> Exercise instructions
Go through the records and filter out every line lacking the word "respect"; copy the lines that remain.

> Provided information
== Segment start ==
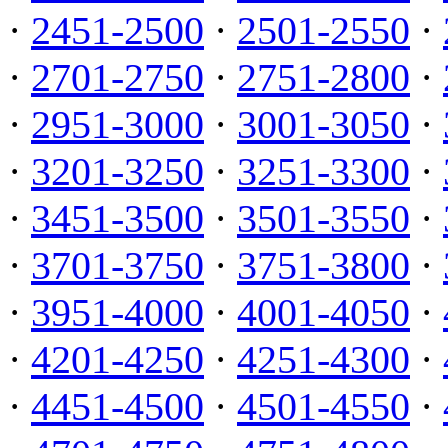
·
2451-2500
·
2501-2550
·
·
2701-2750
·
2751-2800
·
·
2951-3000
·
3001-3050
·
·
3201-3250
·
3251-3300
·
·
3451-3500
·
3501-3550
·
·
3701-3750
·
3751-3800
·
·
3951-4000
·
4001-4050
·
·
4201-4250
·
4251-4300
·
·
4451-4500
·
4501-4550
·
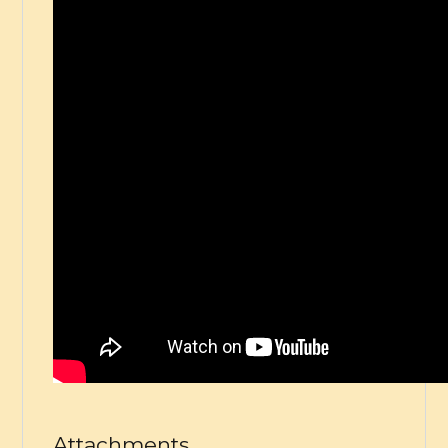
Attachments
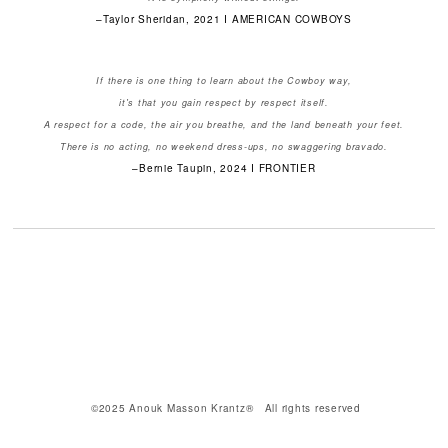
–Taylor Sheridan, 2021 I AMERICAN COWBOYS
If there is one thing to learn about the Cowboy way,
it's that you gain respect by respect itself.
A respect for a code, the air you breathe, and the land beneath your feet.
There is no acting, no weekend dress-ups, no swaggering bravado.
–Bernie Taupin, 2024 I FRONTIER
©2025 Anouk Masson Krantz® All rights reserved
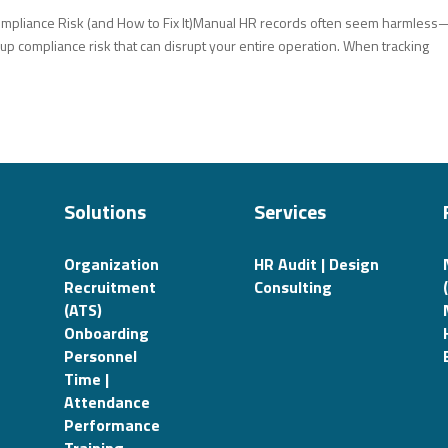
ompliance Risk (and How to Fix It)Manual HR records often seem harmless
 up compliance risk that can disrupt your entire operation. When tracking
Solutions
Services
Organization
HR Audit | Design
Recruitment
Consulting
(ATS)
Onboarding
Personnel
Time |
Attendance
Performance
Training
== Segment end ==
> Solution
it's that you gain respect by respect itself.
A respect for a code, the air you breathe, and the land beneath your feet.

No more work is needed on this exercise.